Wednesday, May 21, 2008 8:10:55 PM

Post# of 890
Tysabri Reduces Hospitalization in Crohn's

(including in anti-TNF failures)

Natalizumab Reduces the Hospitalization Rate in Moderate to Severe Crohn’S Disease Patients: a Pooled Analysis of the ENACT-1 and ENCORE Studies

http://download.abstractcentral.com/ddw2008/myddw2008/1039.html


OBJECTIVE: To investigate the impact of natalizumab (NAT) treatment on the rate of hospitalization during induction.

BACKGROUND: While clinical trials in Crohn’s disease (CD) are generally designed to assess the benefit of treatments on disease markers, one of the major aims of treatment is to prevent adverse health outcomes such as hospitalization, a major contributor to the cost of CD care.

METHODS: The ENACT-1 and ENCORE trials randomized patients with moderate to severe CD (Crohn’s Disease Activity Index [CDAI] 220-450) to a 12-week induction period with intravenous infusions of NAT 300 mg or placebo (PBO) every 4 weeks. Data from both studies were combined and hospitalizations were identified from adverse event reports. Two independent experts, blinded to treatment allocation, identified the hospitalizations that were CD related. The rate of all-cause and CD-related hospitalizations (hospital admissions per 100 induction courses [/100IC]) over the induction period were analyzed using Poisson regression, correcting for study, potential confounders that were univariate predictors of hospitalization (CDAI, log C-reactive protein [CRP], body mass index), and time in study. Further analyses were performed in an a priori defined subpopulation (the “restricted population,” n=346) that had failed prior anti-TNF alpha therapy (ie, unresponsive, lost response, or intolerant) and had evidence of active inflammation (CRP >2.87 mg/L).

▶ **Extracted records**:

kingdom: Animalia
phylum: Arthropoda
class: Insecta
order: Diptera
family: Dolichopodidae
--
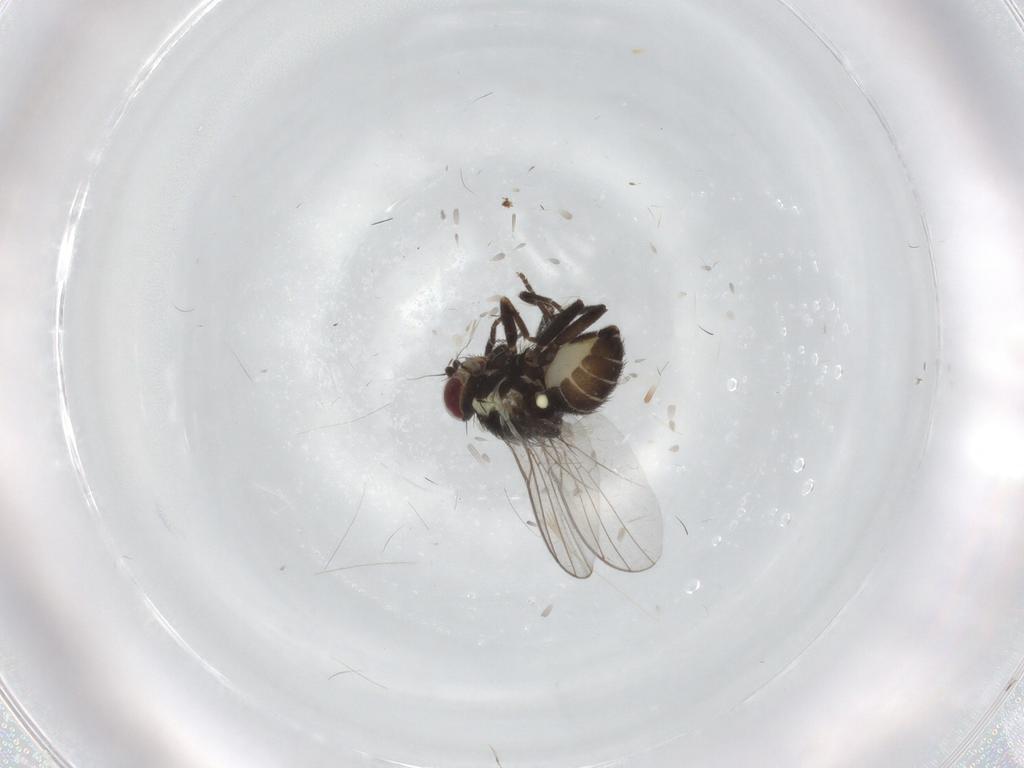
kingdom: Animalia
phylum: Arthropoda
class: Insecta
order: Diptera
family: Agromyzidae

▶ **Directions**:
1. In the natalizumab abstract, why did the Poisson regression correct for CDAI, log C-reactive protein, and body mass index? Answer in one to three sentences.
2. Pick up the natalizumab abstract after its last sentence and continue it.

▶ **Responses by task**:
1. The analysis corrected for them because they were potential confounders that were univariate predictors of hospitalization.

2.
RESULTS: A total of 1,373 patients (of 1,414 available) had data on all covariates and comprised the analysis population (mean age 38 years, 58% female, hospitalizations=134). NAT was associated with a 34% reduction in the rate of all-cause hospitalization compared to PBO (7.3/100IC vs 11/100IC, P=0.026) and a comparable reduction (30%) in CD-related hospitalization (5.7/100IC vs 8.1/100IC, P=0.08). Prior TNF alpha use and active inflammation (log CRP) were significant predictors of hospitalization (P<0.001, P=0.003). The PBO rate in the restricted population was 2.5 times that in the remainder of the population (20.8/100IC vs 7.9/100IC). NAT-treated patients in the restricted population had all-cause hospitalization rates 47% (9.7/100IC vs 20.8/100IC, P=0.014) and CD-related hospitalization rates 49% those of their PBO-treated counterparts (6.3/100IC vs 12.8/100IC, P=0.04).

CONCLUSIONS: NAT was associated with a reduction in the rate of all-cause and CD-related hospitalizations compared to PBO-treated patients. This effect appeared to be greater in patients who had failed prior anti-TNF alpha therapy and had evidence of active inflammation. This patient subset was observed to have the highest hospitalization risk.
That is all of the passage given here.